▸ Problem set:
a) Return the passage of the DNA quantitation post from "So what if you" up to and including "give out light.", copied word for word.
b) Answer these questions from the DNA quantitation post, one answer per line, marked to match:
(i) What sample volume is recommended for the qubit?
(ii) Between which amounts was the fluorescence fairly linear?
(iii) What sample volume was run on the microvolume plate?
c) Please continue the DNA quantitation post, starting after its last sentence.

▸ Provided text:
%%

As another installment of the “demoing the plate reader” series, we’re also trying to see how well it quantitates DNA. Probably good that I’m actively involved in this process, as it’s making me learn some details about some of the existing and potential assays regularly used by the lab. Well, today, we’re going to look a bit at DNA binding dyes for quantitating DNA.
We have a qubit in the lab, which is like a super-simplified plate reader, in that it only reads a single sample at a time, it only does two fluorescent colors, and the interface is made very streamlined / foolproof, but in that way loses a bunch of customizability. But anyway, we started there, running a serial dilution of a DNA of known high concentration and running it on the qubit (200uL recommended volume). We then took that same sample and ran it on the plate reader. This is what the data looked like:
So pretty decent linearity of fluorescence between 1ug to 1ng. Both the qubit and plate reader gave very comparable results. Qubit readings missing on the upper range of things for the qubit since it said it was over the threshold upper limit of the assay (and thus would not return a value). This is reasonable, as you can see by the plate reader values that it is above the linear response of the assay.
So what if you instead run the same sample as 2uL on a microvolume plate instead of 200uL in a standard 96-well plate? Well, you get the above result in purple. The data is a bit more variable, which probably makes sense with the 100-fold difference in volume used. Also seems the sensitivity of the assay decreased some, in that the results became unreliable around 10ng instead of the 1ng for the full volume in plate format, although again, I think that makes sense with there being less sample to take up and give out light.

%%

▸ Stored items:
%%

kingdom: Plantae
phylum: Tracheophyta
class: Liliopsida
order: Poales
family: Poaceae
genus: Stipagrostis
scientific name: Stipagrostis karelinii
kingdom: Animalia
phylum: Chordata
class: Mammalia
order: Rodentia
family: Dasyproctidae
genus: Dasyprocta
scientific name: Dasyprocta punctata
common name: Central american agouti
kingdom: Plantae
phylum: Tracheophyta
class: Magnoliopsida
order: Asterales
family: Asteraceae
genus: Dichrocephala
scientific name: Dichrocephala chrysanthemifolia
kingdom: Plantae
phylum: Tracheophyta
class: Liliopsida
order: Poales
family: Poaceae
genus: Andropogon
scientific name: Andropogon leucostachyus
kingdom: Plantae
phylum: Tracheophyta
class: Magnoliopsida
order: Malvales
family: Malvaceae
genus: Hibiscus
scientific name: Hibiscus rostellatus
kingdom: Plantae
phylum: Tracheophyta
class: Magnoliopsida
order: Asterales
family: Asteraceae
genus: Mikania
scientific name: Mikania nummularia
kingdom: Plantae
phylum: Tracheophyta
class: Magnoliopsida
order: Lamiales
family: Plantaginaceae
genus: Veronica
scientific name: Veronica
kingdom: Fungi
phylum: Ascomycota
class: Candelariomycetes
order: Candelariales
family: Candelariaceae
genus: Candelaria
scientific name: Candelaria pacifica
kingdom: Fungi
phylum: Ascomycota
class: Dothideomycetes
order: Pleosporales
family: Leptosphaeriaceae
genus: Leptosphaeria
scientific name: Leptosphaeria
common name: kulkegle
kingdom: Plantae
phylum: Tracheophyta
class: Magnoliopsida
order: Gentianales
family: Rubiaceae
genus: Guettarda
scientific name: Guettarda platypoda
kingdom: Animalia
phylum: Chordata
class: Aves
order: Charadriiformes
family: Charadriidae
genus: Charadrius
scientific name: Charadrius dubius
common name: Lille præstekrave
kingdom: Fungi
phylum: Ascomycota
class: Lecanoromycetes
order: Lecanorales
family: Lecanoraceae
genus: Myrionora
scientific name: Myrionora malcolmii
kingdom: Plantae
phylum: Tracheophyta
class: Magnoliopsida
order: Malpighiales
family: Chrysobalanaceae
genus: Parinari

%%

▸ Answer set:
a)
So what if you instead run the same sample as 2uL on a microvolume plate instead of 200uL in a standard 96-well plate? Well, you get the above result in purple. The data is a bit more variable, which probably makes sense with the 100-fold difference in volume used. Also seems the sensitivity of the assay decreased some, in that the results became unreliable around 10ng instead of the 1ng for the full volume in plate format, although again, I think that makes sense with there being less sample to take up and give out light.

b)
(i) 200uL
(ii) Between 1ug and 1ng
(iii) 2uL

c)
7/3/23 update:
Just tried AccuGreen from Biotium. Worked like a charm. They suggest mixing in ~200uL of DNA dye reagent (in this case, to 1uL of DNA already pipetted in), but I tried 100uL and 50uL as well, and if anything, 100uL arguably even looked the best.
Also, I just used the same plate as Olivia had run the samples on Friday. So in running these new samples, I ended up re-measuring those same samples 3 days later. And, well, it looked quite similar. So the samples for reading are quite stable, even after sitting on the bench for 3 days.
Oh, and lastly, this is what it looked like doing absorbance on 2uL samples on the Take3 plate. Looks perfectly fine, although as expected, sensitivity isn’t nearly as much as Accugreen. That said, you do get more linearity at really high concentrations (4000 ng/uL), so that’s kind of nice.